You can read more about constness in C++ here.
This question already has answers here:
c++ access static members using null pointer
(5 answers)
Closed 8 years ago.
class Foo {
public:
static const int kType = 42;
};
void Func() {
Foo *bar = NULL;
int x = bar->kType;
putc(x, stderr);
}
Is this defined behavior? I read through the C++ standard but couldn't find anything about accessing a static const value like this... I've examined the assembly produced by GCC 4.2, Clang++, and Visual Studio 2010 and none of them perform a dereference of the NULL pointer, but I'd like to be sure.
You can use a pointer (or other expression) to access a static member; however, doing so through a NULL pointer unfortunately is officially undefined behavior. From 9.4/2 "Static members":
A static member s of class X may be
referred to using the qualified-id
expression X::s; it is not necessary
to use the class member access syntax
(5.2.5) to refer to a static member. A
static member may be referred to using
the class member access syntax, in
which case the object-expression is
evaluated.
Based on the example that follows:
class process {
public:
static void reschedule();
};
process& g();
void f()
{
process::reschedule(); // OK: no object necessary
g().reschedule(); // g() is called
}
The intent is to allow you to ensure that functions will be called in this scenario.
I believe that the actual value of the type is not used at all when calling
bar->kType
since kType is static, and bar is of type Foo it is the same as calling
Foo::kType
which you should really be doing anyway for clarity.
Calling bar->kType gives a compiler warning on most platforms for this reason.

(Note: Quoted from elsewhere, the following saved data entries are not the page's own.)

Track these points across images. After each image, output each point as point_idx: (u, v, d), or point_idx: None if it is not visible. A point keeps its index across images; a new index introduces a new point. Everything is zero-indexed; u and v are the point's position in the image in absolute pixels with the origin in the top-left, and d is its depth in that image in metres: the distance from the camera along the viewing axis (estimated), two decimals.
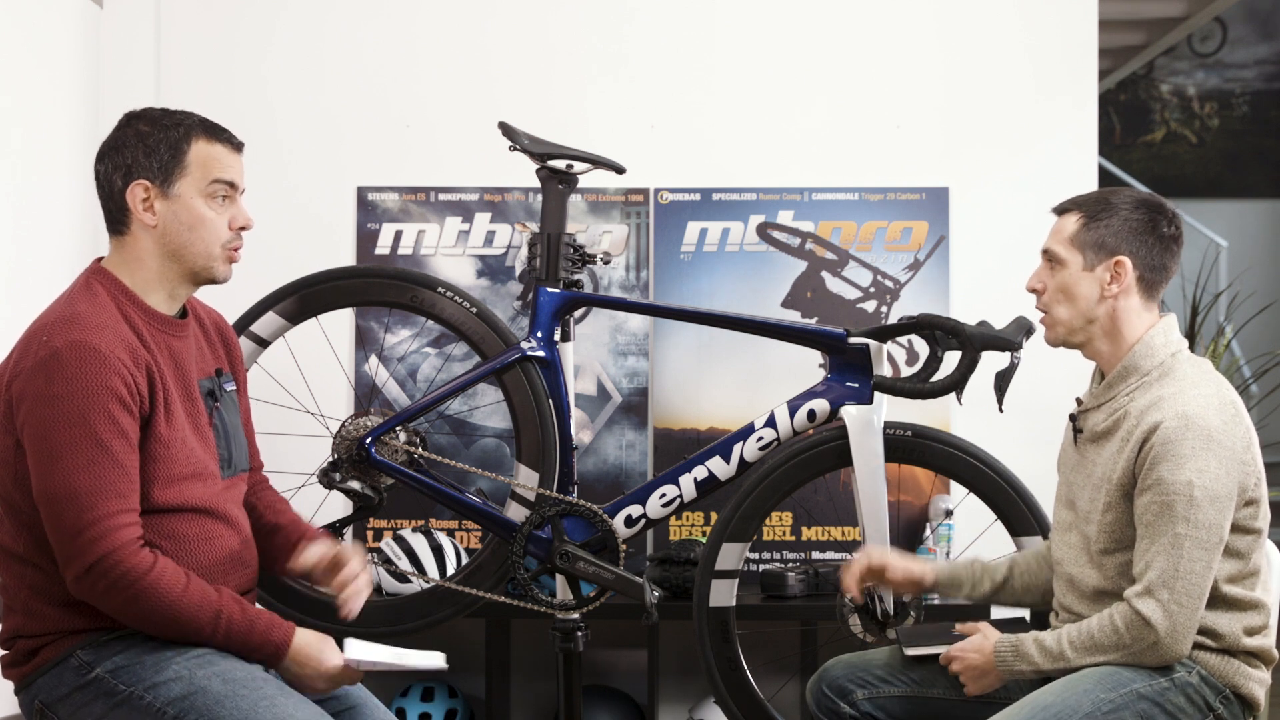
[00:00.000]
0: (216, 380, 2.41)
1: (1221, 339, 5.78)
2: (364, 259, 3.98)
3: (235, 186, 2.32)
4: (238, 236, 2.33)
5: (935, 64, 4.04)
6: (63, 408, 2.14)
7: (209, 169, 2.29)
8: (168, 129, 2.28)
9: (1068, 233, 2.50)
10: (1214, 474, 2.31)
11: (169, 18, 4.04)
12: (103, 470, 2.14)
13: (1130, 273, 2.46)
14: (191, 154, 2.28)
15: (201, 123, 2.32)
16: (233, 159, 2.32)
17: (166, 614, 2.17)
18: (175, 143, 2.28)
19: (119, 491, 2.16)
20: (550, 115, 3.92)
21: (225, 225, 2.31)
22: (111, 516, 2.14)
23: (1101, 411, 2.50)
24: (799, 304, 3.96)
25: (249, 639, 2.23)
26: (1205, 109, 8.82)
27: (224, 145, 2.31)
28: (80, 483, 2.13)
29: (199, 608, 2.19)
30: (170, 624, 2.18)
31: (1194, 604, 2.31)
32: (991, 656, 2.44)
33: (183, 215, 2.28)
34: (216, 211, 2.29)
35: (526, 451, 3.05)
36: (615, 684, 3.96)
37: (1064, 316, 2.51)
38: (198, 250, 2.29)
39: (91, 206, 3.88)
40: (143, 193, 2.27)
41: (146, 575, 2.15)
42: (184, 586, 2.18)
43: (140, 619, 2.18)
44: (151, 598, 2.15)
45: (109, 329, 2.21)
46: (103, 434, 2.15)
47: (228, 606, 2.22)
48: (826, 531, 3.92)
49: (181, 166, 2.27)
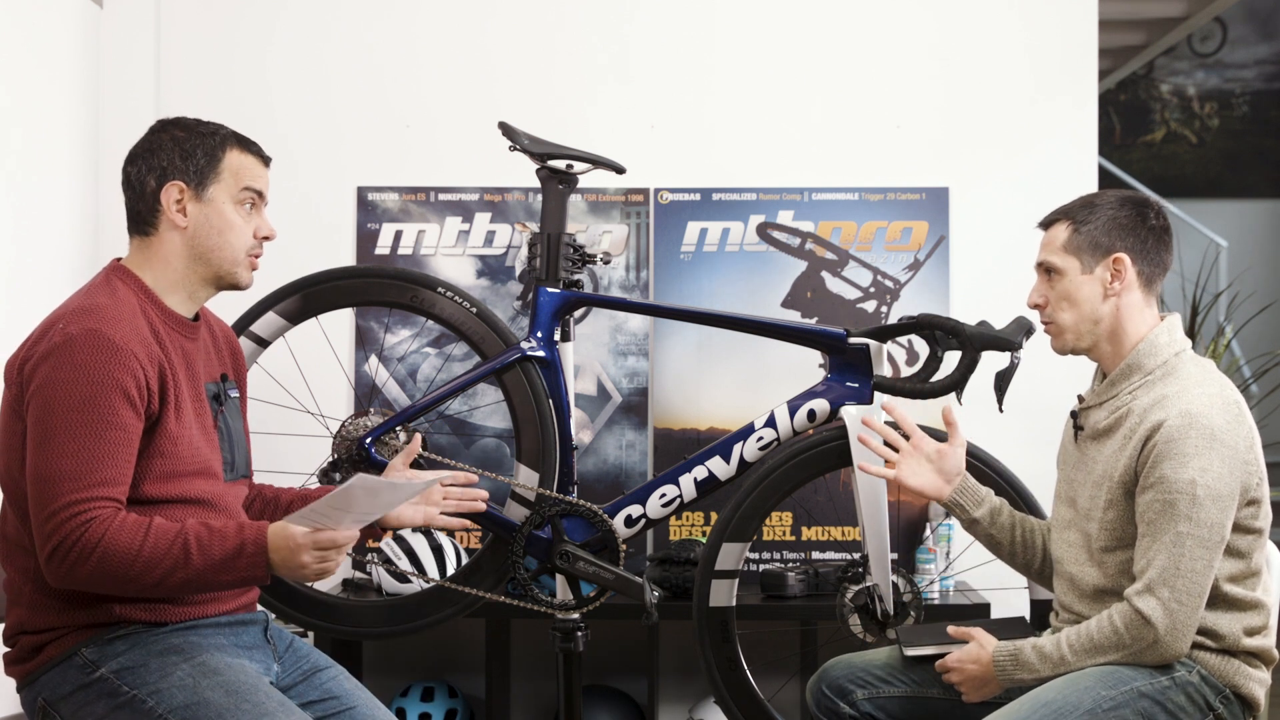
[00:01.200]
0: (222, 385, 2.44)
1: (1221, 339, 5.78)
2: (364, 259, 3.98)
3: (263, 196, 2.40)
4: (260, 245, 2.40)
5: (935, 64, 4.04)
6: (67, 392, 2.15)
7: (241, 177, 2.36)
8: (204, 136, 2.36)
9: (1059, 241, 2.50)
10: (1217, 473, 2.31)
11: (169, 18, 4.04)
12: (90, 458, 2.14)
13: (1130, 268, 2.46)
14: (226, 161, 2.35)
15: (235, 134, 2.40)
16: (262, 170, 2.41)
17: (135, 565, 2.12)
18: (212, 149, 2.35)
19: (102, 479, 2.14)
20: (550, 115, 3.92)
21: (251, 233, 2.38)
22: (83, 503, 2.12)
23: (1103, 409, 2.50)
24: (799, 304, 3.96)
25: (225, 549, 2.15)
26: (1205, 109, 8.83)
27: (255, 157, 2.40)
28: (64, 466, 2.13)
29: (165, 542, 2.13)
30: (145, 570, 2.12)
31: (1194, 602, 2.31)
32: (990, 666, 2.44)
33: (214, 219, 2.34)
34: (244, 219, 2.37)
35: (526, 451, 3.04)
36: (615, 684, 3.96)
37: (1070, 322, 2.50)
38: (224, 254, 2.35)
39: (92, 206, 3.89)
40: (177, 194, 2.33)
41: (102, 539, 2.11)
42: (144, 532, 2.13)
43: (115, 581, 2.14)
44: (113, 556, 2.11)
45: (126, 322, 2.23)
46: (100, 423, 2.15)
47: (194, 529, 2.16)
48: (826, 531, 3.92)
49: (216, 172, 2.34)
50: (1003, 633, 2.61)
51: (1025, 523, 2.69)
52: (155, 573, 2.14)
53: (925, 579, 3.70)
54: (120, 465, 2.17)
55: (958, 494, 2.67)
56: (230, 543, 2.16)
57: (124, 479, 2.18)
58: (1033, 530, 2.68)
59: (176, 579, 2.15)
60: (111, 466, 2.16)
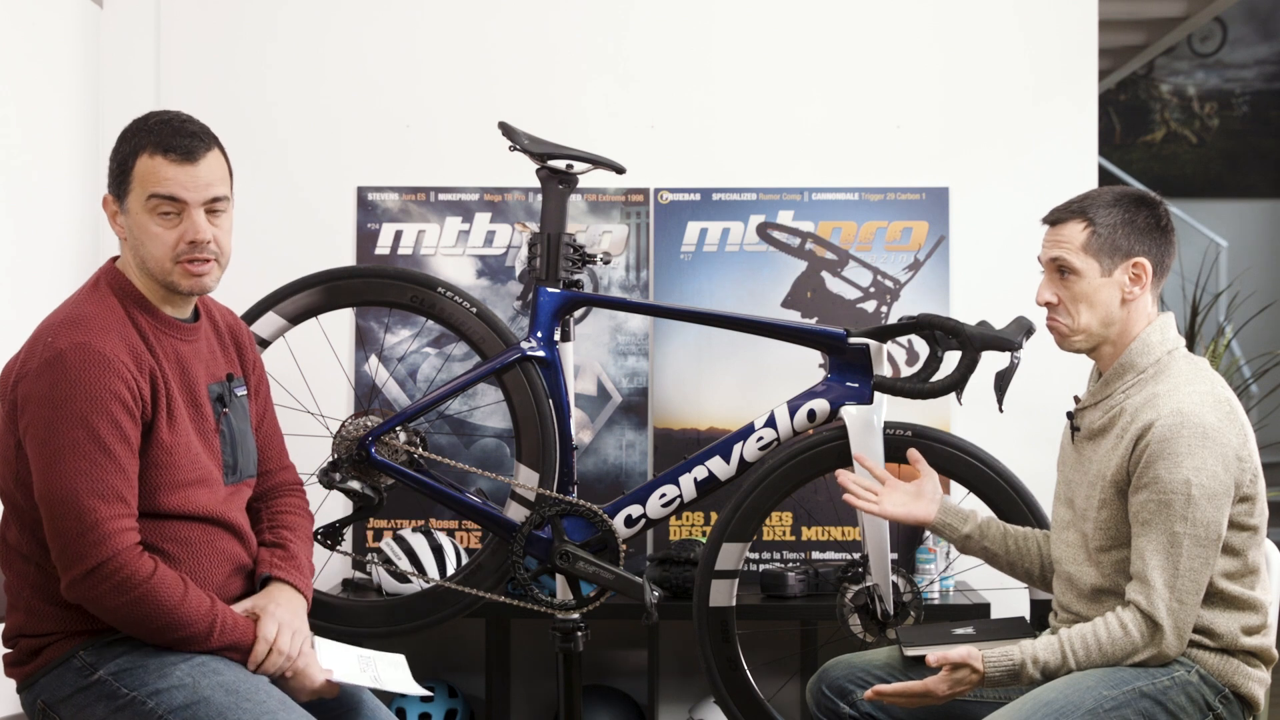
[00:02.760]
0: (227, 385, 2.40)
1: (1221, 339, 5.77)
2: (364, 259, 3.98)
3: (177, 200, 2.23)
4: (194, 248, 2.25)
5: (935, 64, 4.04)
6: (65, 410, 2.14)
7: (146, 184, 2.24)
8: (125, 143, 2.28)
9: (1078, 241, 2.46)
10: (1211, 471, 2.31)
11: (169, 18, 4.04)
12: (104, 473, 2.15)
13: (1149, 272, 2.46)
14: (136, 170, 2.25)
15: (155, 134, 2.25)
16: (176, 171, 2.22)
17: (165, 619, 2.17)
18: (124, 159, 2.26)
19: (119, 495, 2.16)
20: (550, 115, 3.92)
21: (175, 239, 2.24)
22: (113, 520, 2.14)
23: (1098, 409, 2.50)
24: (799, 304, 3.96)
25: (242, 645, 2.24)
26: (1205, 109, 8.82)
27: (168, 158, 2.22)
28: (81, 485, 2.13)
29: (196, 613, 2.19)
30: (168, 628, 2.18)
31: (1193, 601, 2.32)
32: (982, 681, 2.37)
33: (134, 229, 2.27)
34: (162, 225, 2.24)
35: (526, 451, 3.04)
36: (615, 684, 3.96)
37: (1086, 324, 2.47)
38: (152, 265, 2.27)
39: (92, 207, 3.89)
40: (110, 207, 2.30)
41: (149, 580, 2.15)
42: (183, 593, 2.18)
43: (137, 623, 2.17)
44: (151, 602, 2.15)
45: (113, 331, 2.21)
46: (105, 437, 2.15)
47: (223, 614, 2.23)
48: (826, 531, 3.92)
49: (128, 182, 2.26)
50: (1001, 633, 2.61)
51: (1015, 531, 2.70)
52: (175, 633, 2.19)
53: (925, 579, 3.70)
54: (130, 478, 2.19)
55: (943, 514, 2.72)
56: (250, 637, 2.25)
57: (135, 492, 2.20)
58: (1024, 537, 2.68)
59: (187, 645, 2.21)
60: (124, 480, 2.17)
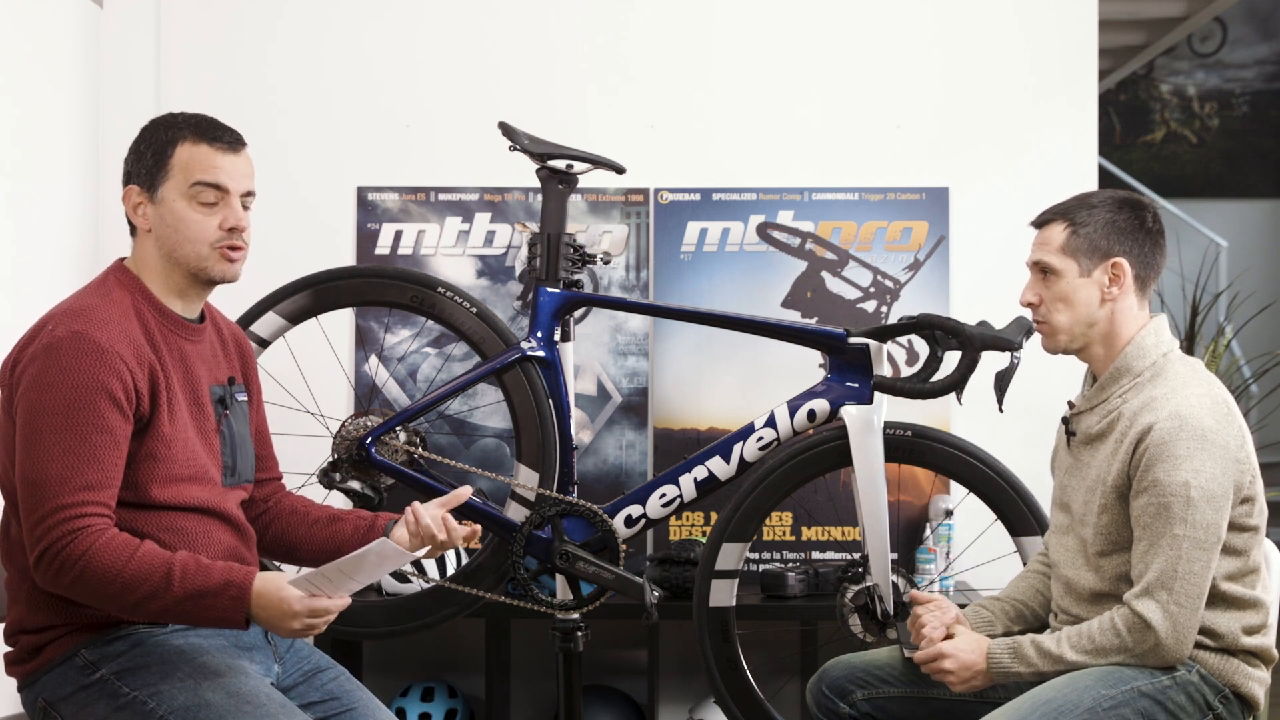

Apart from the issue about accessing through the NULL pointer, there is another subtle issue in the code
$9.4.2/2 - "The declaration of a static data member in its class definition is not a definition and may be of an incomplete type other than cv-qualified void. The definition for a static data member shall appear in a namespace scope enclosing the member’s class definition."
$9.4.2/4- "If a static data member is of const integral or const enumeration type, its declaration in the class definition can specify a constant-initializer which shall be an integral constant expression (5.19). In that case, the member can appear in integral constant expressions. The member shall still be defined in a namespace scope if it is used in the program and the namespace scope definition shall not contain an initializer."
class Foo {
public:
static const int kType = 42;
};
int const Foo::kType;
void Func() {
Foo *bar = NULL;
int x = bar->kType;
putc(x, stderr);
}
So, yet one more reason for UB in the OP code.
Even if it worked it is awful code.
In serious programming you code not only for yourself, but also for others who will maintain your code.
Playing tricks like this must be avoided, because you respect your colleagues.
One consequence of this code: whether the pointer is NULL or not is even not at question, but it implies that this member kType may not be a plain non-static member of the class. Sometimes classes are big (this is evil too) and one cannot always recheck the definition of each and every variable.
Be rigorous. And call all your static members only this way:
Foo::kType
Another possibility is to follow a coding convention that let know that the member is static, for example, a s_ prefix for all classes static members:
Foo::s_kType
There is a higher rule so to speak which basically says - don't even think about compiling things that are provably not used. Advanced template programming depends on this a lot, so even if it might be a bit gray-zonish when a compiler clearly sees that the result of a construct is not used it's just going to eliminate it. Especially when it's provably safe like in this case.
You may want to try a few variants if you want - like making pointer a param of a function, result of a function, leaving a pointer uninitialized (best chance for triggering compiler complaint), doing a straight cast of 0 (best chance of being conplaint-free).